A second aspect of the present invention provides a system for estimating a maximum output of a thermal power generating unit in real time based on coal amount data, comprising:
the relation model construction module is used for constructing a relation model between the total coal quantity and the mechanical output based on the linear relation between the real-time active power of the unit and the real-time total coal quantity;
the output upper limit prediction module is used for estimating an output upper limit predicted value of the unit according to a relation model between the total coal quantity and the machine output and a maximum value of the total coal quantity of the unit in a set historical time period;
the output value comparison module is used for comparing the output upper limit predicted value of the unit with the rated maximum output of the unit, and selecting a smaller value of the output value as the real-time maximum output of the unit to provide a reference basis for the peak regulation task of the power grid.
A third aspect of the present invention provides a computer-readable storage medium.
A computer readable storage medium having stored thereon a computer program which when executed by a processor performs the steps in a method of estimating the maximum output of a thermal power generating unit in real time based on coal amount data as described above.
A fourth aspect of the invention provides a computer device.
A computer device comprising a memory, a processor and a computer program stored on the memory and executable on the processor, the processor implementing the steps in the method of assessing maximum output of a thermal power generating unit in real time based on coal amount data as described above when the program is executed.
Compared with the prior art, the invention has the beneficial effects that:
(1) The invention constructs a relation model between the total coal quantity and the machine output based on the real-time active power and the real-time total coal quantity of the unit, after the relation model is obtained, the function of dynamically evaluating and correcting the maximum output of the unit by monitoring the total coal quantity of the unit is realized, the problem that the current power grid dispatching auxiliary system cannot predict the information in advance, overestimate the output of the unit can occur, the unit cannot finish the peak regulation task to influence the overall peak regulation condition of the power grid is solved, the maximum output capability of the unit is mastered in real time, and a reference basis is provided for the peak regulation of the power grid and the standby of the unit.
(2) The method ensures the consistency of the relation function and the unit state and improves the accuracy of the dynamic evaluation of the maximum output of the positive unit by adopting a method of real-time rolling correction or periodic correction of the model function.
Additional aspects of the invention will be set forth in part in the description which follows and, in part, will be obvious from the description, or may be learned by practice of the invention.
Drawings
The accompanying drawings, which are included to provide a further understanding of the invention and are incorporated in and constitute a part of this specification, illustrate embodiments of the invention and together with the description serve to explain the invention.
FIG. 1 is a flow chart of a method for evaluating the maximum output of a thermal power unit in real time based on coal quantity data according to an embodiment of the invention;
fig. 2 is a schematic structural diagram of a system for estimating maximum output of a thermal power unit in real time based on coal quantity data according to an embodiment of the present invention.
Detailed Description
The invention will be further described with reference to the drawings and examples.

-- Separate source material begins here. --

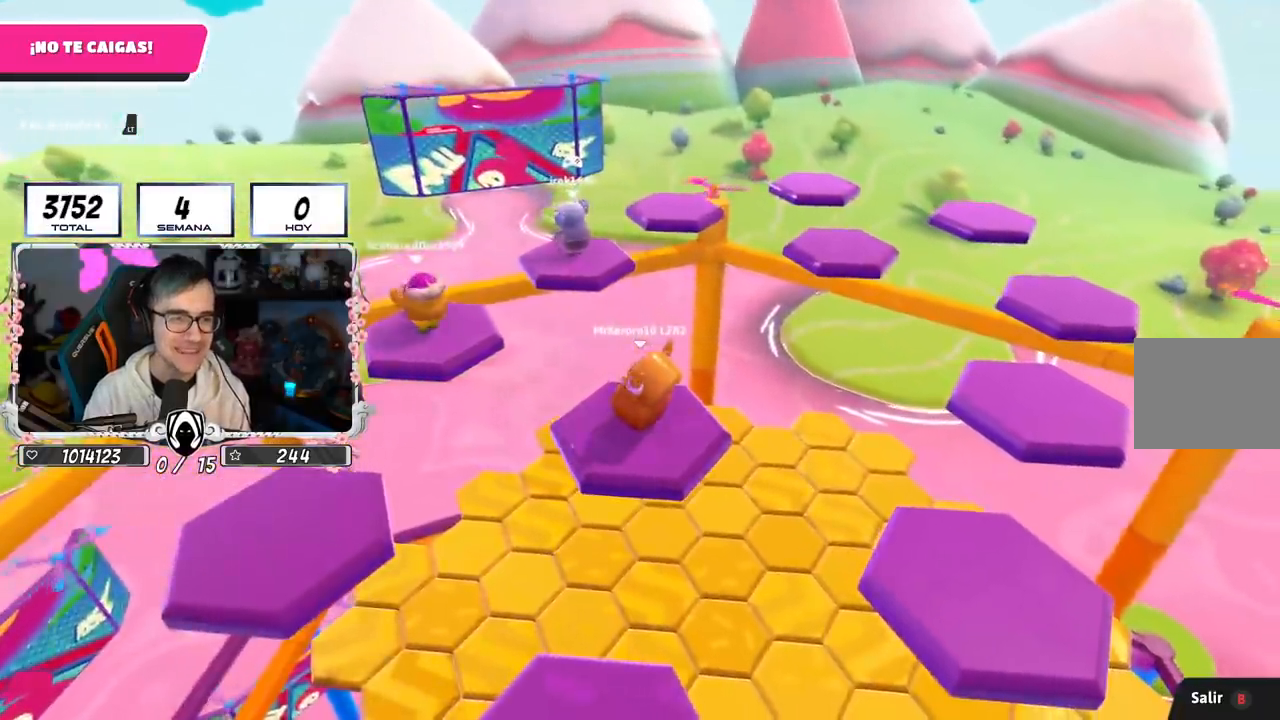
{"buttons": [], "left_stick": "up", "right_stick": "center", "events": [[217, "right_stick", "center"], [267, "right_stick", "down"], [467, "right_stick", "center"]]}
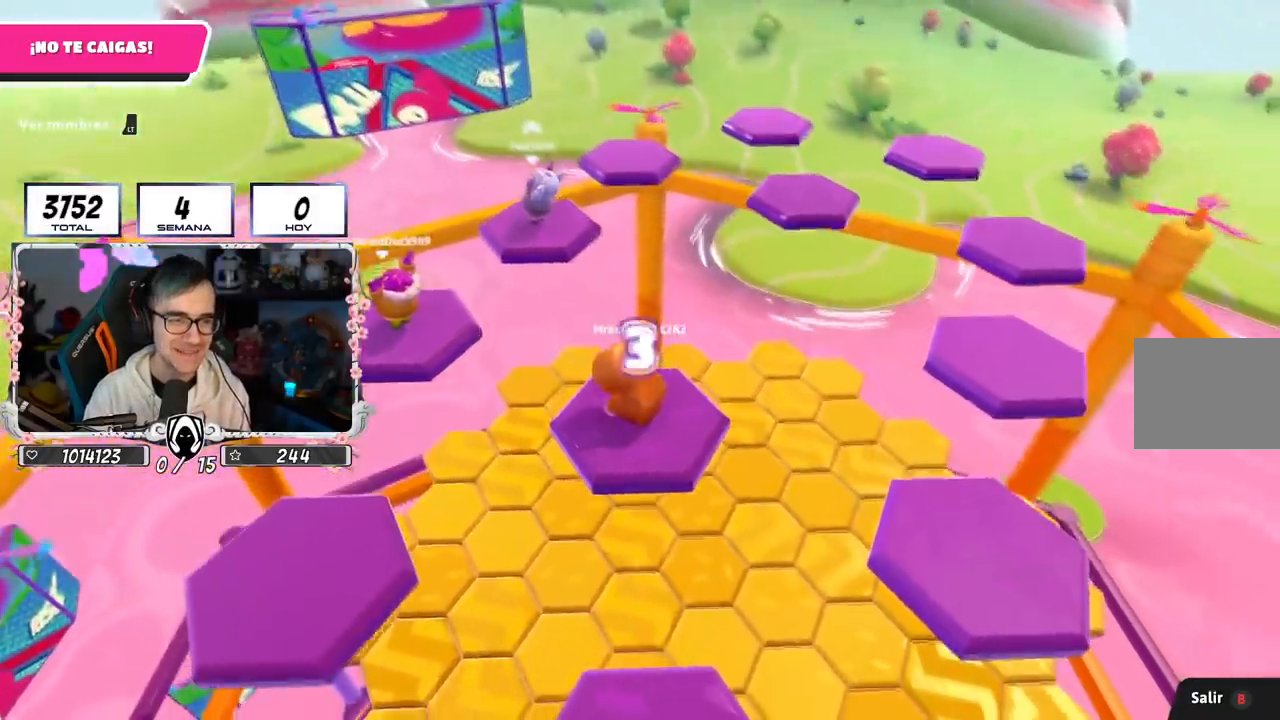
{"buttons": [], "left_stick": "up", "right_stick": "center", "events": []}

It should be noted that the following detailed description is illustrative and is intended to provide further explanation of the invention. Unless defined otherwise, all technical and scientific terms used herein have the same meaning as commonly understood by one of ordinary skill in the art to which this invention belongs.
It is noted that the terminology used herein is for the purpose of describing particular embodiments only and is not intended to be limiting of exemplary embodiments according to the present invention. As used herein, the singular is also intended to include the plural unless the context clearly indicates otherwise, and furthermore, it is to be understood that the terms "comprises" and/or "comprising" when used in this specification are taken to specify the presence of stated features, steps, operations, devices, components, and/or combinations thereof.
Example 1
Referring to fig. 1, the method for estimating the maximum output of the thermal power generating unit based on the coal quantity data in real time according to the embodiment includes:
s101: based on the linear relation between the real-time active power and the real-time total coal quantity of the unit, a relation model between the total coal quantity and the machine output is constructed.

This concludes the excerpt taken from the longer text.